Bone Biology Lab

Cancer in bone and cancer dormancy

Cancer cell dormancy is the phenomenon in which cancer cells lodge themselves in bone tissue and then become dormant (sleeping) for months or years, before ‘waking’ to form actively growing cancers. We are developing a detailed cellular and molecular understanding of cancer cell dormancy in bone, to support our mission. We predominantly focus on the blood cancer multiple myeloma, which grows in bone, and on breast and prostate cancer, both of which commonly spread to bone.

Our work in cancer dormancy is underpinned by state-of-the-art imaging technology, including two-photon intravital imaging, and by single-cell transcriptomic analysis of cancer cells residing in bony niches.
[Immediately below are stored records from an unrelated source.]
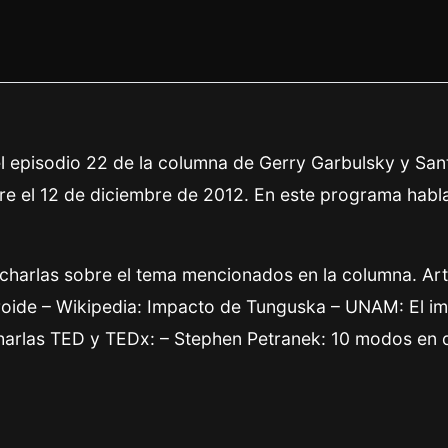
l episodio 22 de la columna de Gerry Garbulsky y San
 aire el 12 de diciembre de 2012. En este programa hab
y charlas sobre el tema mencionados en la columna. Art
eroide – Wikipedia: Impacto de Tunguska – UNAM: El i
harlas TED y TEDx: – Stephen Petranek: 10 modos en 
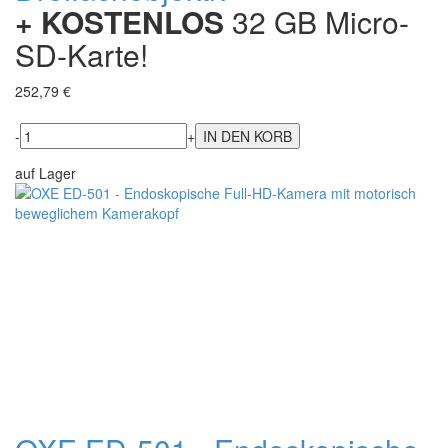
+ KOSTENLOS
32 GB Micro-
SD-Karte!
252,79 €
-
+
auf Lager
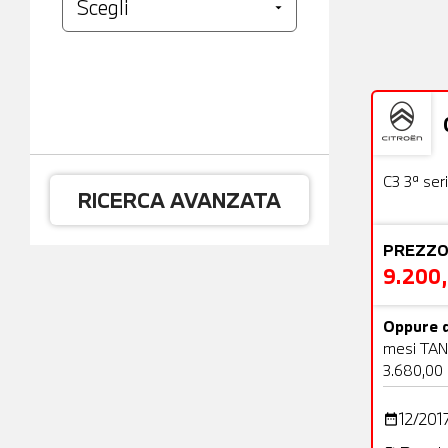
Usato
C3 3ª ser
RICERCA AVANZATA
PREZZO
9.200
Oppure d
mesi TAN
3.680,00
12/201
date_range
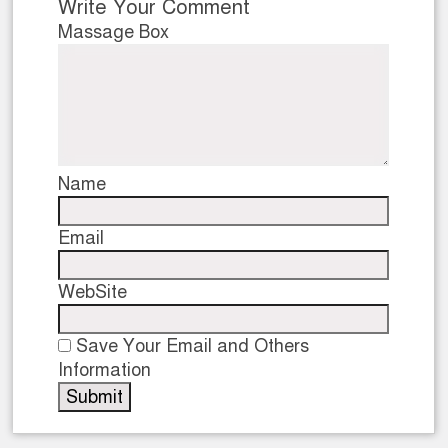
Write Your Comment
Massage Box
Name
Email
WebSite
Save Your Email and Others
Information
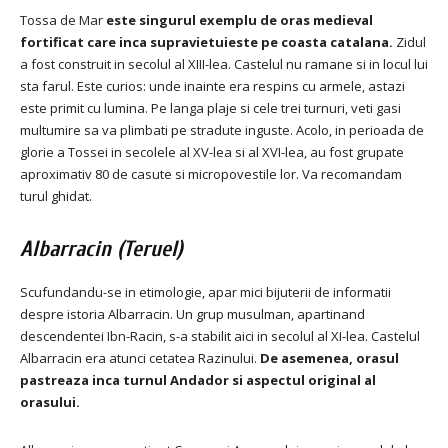
Tossa de Mar
este singurul exemplu de oras medieval
fortificat care inca supravietuieste pe coasta catalana.
Zidul
a fost construit in secolul al XIII-lea.
Castelul nu ramane si in locul lui
sta farul.
Este curios: unde inainte era respins cu armele, astazi
este primit cu lumina.
Pe langa plaje si cele trei turnuri, veti gasi
multumire sa va plimbati pe stradute inguste.
Acolo, in perioada de
glorie a Tossei in secolele al XV-lea si al XVI-lea, au fost grupate
aproximativ 80 de casute si micropovestile lor.
Va recomandam
turul ghidat.
Albarracin (Teruel)
Scufundandu-se in etimologie, apar mici bijuterii de informatii
despre istoria Albarracin.
Un grup musulman, apartinand
descendentei Ibn-Racin, s-a stabilit aici in secolul al XI-lea.
Castelul
Albarracin era atunci cetatea Razinului.
De asemenea, orasul
pastreaza inca turnul Andador si aspectul original al
orasului.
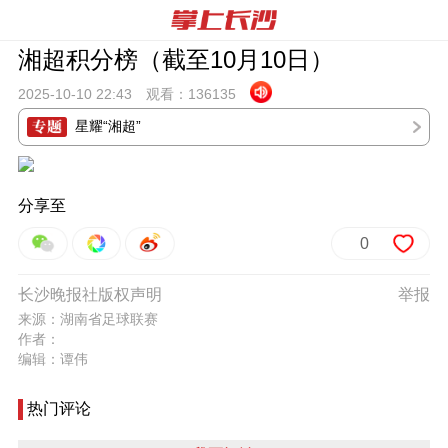
湘超积分榜（截至10月10日）
2025-10-10 22:
43
观看：
136135
星耀“湘超”
分享至
0
长沙晚报社版权声明
举报
来源：湖南省足球联赛
作者：
编辑：谭伟
热门评论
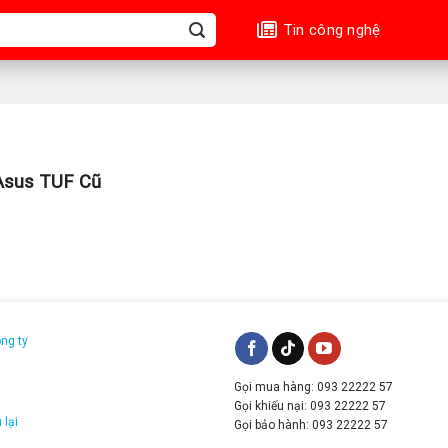
Tin công nghệ
sus TUF Cũ
ông ty
Gọi mua hàng: 093 22222 57
g
Gọi khiếu nại: 093 22222 57
 lại
Gọi bảo hành: 093 22222 57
Cancer-associated bone disease

When cancers grow in the skeleton, they can lead to bone disease that is painful, debilitating and significantly worsens a patient’s prognosis. Our lab has developed animal models of myeloma bone disease. Using these, we have identified the critical molecular pathways that tumour cells hijack to increase bone resorption (RANKL pathway) and inhibit bone formation (Wnt and Activin), causing bone disease. This has allowed us to identify targets and develop agents that inhibit bone resorption (anti-RANKL, ZOL) and stimulate bone formation (ActRIIA.Fc, anti-Dkk1, anti-sclerostin), and to translate these findings into treatments.

Genetics of bone disease

We are working with international collaborators to identify the genetic causes and molecular mechanisms underlying the onset and progression of osteoporosis, and other bone and cartilage diseases. Our achievements include identifying more than 500 sites across the human genome that determine bone mineral density, as well as numerous potential targets for future drug development in osteoporosis and other bone diseases.